● EXERCISE DESCRIPTION:
The required output is every line from the beginning of the entries below through the line that includes "A Fc Graves - Coutras", copied exactly.

● INFORMATION SHOWN:
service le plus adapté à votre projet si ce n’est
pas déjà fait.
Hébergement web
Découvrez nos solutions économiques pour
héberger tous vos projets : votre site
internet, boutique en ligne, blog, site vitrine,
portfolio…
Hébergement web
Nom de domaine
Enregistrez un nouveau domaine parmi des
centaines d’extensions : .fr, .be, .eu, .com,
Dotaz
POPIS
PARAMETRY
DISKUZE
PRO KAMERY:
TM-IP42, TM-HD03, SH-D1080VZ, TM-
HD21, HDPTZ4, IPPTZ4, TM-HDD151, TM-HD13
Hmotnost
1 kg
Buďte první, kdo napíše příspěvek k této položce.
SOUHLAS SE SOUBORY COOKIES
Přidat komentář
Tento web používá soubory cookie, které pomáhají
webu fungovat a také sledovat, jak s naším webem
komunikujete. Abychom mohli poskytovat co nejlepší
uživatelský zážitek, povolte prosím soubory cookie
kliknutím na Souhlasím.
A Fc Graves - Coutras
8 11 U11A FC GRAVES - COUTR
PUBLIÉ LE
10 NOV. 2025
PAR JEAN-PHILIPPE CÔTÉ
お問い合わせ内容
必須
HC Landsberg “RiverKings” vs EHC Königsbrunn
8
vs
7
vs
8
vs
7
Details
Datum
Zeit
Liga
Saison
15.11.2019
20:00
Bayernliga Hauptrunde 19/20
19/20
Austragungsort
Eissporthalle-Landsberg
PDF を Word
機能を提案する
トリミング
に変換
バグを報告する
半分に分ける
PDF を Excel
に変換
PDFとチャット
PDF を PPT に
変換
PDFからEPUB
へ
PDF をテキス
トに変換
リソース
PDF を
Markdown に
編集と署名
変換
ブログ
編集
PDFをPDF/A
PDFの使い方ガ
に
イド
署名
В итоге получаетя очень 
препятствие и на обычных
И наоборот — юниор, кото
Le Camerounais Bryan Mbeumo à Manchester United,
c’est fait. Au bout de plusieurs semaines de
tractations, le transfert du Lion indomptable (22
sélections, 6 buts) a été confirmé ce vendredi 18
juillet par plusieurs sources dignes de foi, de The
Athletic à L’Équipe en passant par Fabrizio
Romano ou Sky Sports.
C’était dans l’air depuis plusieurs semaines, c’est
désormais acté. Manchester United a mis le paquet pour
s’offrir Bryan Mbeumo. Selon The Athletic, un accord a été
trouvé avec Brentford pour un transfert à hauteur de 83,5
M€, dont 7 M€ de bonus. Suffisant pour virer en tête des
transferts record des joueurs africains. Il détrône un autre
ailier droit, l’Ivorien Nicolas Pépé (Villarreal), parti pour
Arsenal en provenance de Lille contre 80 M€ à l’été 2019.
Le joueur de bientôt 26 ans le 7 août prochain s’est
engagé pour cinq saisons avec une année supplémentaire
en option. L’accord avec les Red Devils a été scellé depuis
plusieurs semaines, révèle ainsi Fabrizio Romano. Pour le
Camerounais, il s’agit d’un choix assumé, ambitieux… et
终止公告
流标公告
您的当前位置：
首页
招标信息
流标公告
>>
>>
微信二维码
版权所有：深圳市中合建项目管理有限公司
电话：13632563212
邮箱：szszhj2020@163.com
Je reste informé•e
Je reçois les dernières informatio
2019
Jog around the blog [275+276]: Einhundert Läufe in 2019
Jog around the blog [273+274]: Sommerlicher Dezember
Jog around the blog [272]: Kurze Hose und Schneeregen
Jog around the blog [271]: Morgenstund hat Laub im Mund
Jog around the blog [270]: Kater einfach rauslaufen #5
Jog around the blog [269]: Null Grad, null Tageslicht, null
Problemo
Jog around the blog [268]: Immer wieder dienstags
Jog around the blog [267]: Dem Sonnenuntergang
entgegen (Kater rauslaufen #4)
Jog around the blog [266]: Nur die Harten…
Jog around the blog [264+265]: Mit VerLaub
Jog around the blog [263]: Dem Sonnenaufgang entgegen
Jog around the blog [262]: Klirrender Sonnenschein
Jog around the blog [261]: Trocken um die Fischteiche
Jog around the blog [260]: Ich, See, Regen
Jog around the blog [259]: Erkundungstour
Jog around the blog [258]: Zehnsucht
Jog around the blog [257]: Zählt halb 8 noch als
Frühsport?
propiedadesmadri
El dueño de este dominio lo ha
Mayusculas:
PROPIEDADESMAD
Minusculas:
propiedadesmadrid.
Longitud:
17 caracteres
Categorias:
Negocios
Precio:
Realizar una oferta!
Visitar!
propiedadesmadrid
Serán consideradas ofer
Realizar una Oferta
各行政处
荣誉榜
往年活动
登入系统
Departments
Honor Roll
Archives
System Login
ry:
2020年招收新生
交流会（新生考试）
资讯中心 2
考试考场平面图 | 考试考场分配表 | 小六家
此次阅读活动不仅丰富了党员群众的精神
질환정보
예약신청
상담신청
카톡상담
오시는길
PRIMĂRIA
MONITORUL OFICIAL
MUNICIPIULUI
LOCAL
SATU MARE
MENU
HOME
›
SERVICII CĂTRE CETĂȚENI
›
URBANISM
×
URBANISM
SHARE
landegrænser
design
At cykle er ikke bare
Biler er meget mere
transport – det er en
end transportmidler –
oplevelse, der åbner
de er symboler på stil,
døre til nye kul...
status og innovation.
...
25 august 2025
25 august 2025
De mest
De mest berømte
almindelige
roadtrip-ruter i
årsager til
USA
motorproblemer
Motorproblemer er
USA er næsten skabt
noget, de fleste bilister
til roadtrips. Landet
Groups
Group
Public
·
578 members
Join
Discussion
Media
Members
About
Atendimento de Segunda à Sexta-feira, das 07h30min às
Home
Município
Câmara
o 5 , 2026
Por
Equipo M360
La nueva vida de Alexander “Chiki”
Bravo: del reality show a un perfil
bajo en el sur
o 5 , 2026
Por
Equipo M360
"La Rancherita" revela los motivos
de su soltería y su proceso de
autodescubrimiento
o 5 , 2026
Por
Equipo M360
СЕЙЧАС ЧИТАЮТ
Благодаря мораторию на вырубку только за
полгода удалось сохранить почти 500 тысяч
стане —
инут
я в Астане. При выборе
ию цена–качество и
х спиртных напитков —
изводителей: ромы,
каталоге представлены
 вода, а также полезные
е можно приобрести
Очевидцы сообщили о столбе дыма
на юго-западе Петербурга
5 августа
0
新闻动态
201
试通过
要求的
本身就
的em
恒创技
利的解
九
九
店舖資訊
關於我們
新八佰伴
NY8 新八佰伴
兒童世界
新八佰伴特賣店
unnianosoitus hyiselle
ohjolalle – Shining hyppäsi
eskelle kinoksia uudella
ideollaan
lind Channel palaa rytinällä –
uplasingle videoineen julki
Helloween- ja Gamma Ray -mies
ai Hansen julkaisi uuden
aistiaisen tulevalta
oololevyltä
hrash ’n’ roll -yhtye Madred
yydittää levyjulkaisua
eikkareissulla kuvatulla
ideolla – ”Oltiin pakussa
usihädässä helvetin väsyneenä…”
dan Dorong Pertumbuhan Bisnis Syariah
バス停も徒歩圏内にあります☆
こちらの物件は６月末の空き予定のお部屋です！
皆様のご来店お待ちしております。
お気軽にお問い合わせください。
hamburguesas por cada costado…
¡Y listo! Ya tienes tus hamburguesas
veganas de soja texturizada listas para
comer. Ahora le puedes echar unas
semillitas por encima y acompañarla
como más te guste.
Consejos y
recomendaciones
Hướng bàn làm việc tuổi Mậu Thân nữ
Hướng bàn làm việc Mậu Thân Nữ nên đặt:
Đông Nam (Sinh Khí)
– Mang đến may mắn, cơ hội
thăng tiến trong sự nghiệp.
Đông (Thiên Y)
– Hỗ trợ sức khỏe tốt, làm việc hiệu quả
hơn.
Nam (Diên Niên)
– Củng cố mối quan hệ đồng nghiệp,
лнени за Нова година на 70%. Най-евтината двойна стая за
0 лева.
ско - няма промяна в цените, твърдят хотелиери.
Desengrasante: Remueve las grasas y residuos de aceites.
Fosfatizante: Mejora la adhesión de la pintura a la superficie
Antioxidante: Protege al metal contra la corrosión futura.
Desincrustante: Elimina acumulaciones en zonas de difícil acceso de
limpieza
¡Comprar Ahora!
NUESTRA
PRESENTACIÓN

● SOLUTION:
service le plus adapté à votre projet si ce n’est
pas déjà fait.
Hébergement web
Découvrez nos solutions économiques pour
héberger tous vos projets : votre site
internet, boutique en ligne, blog, site vitrine,
portfolio…
Hébergement web
Nom de domaine
Enregistrez un nouveau domaine parmi des
centaines d’extensions : .fr, .be, .eu, .com,
Dotaz
POPIS
PARAMETRY
DISKUZE
PRO KAMERY:
TM-IP42, TM-HD03, SH-D1080VZ, TM-
HD21, HDPTZ4, IPPTZ4, TM-HDD151, TM-HD13
Hmotnost
1 kg
Buďte první, kdo napíše příspěvek k této položce.
SOUHLAS SE SOUBORY COOKIES
Přidat komentář
Tento web používá soubory cookie, které pomáhají
webu fungovat a také sledovat, jak s naším webem
komunikujete. Abychom mohli poskytovat co nejlepší
uživatelský zážitek, povolte prosím soubory cookie
kliknutím na Souhlasím.
A Fc Graves - Coutras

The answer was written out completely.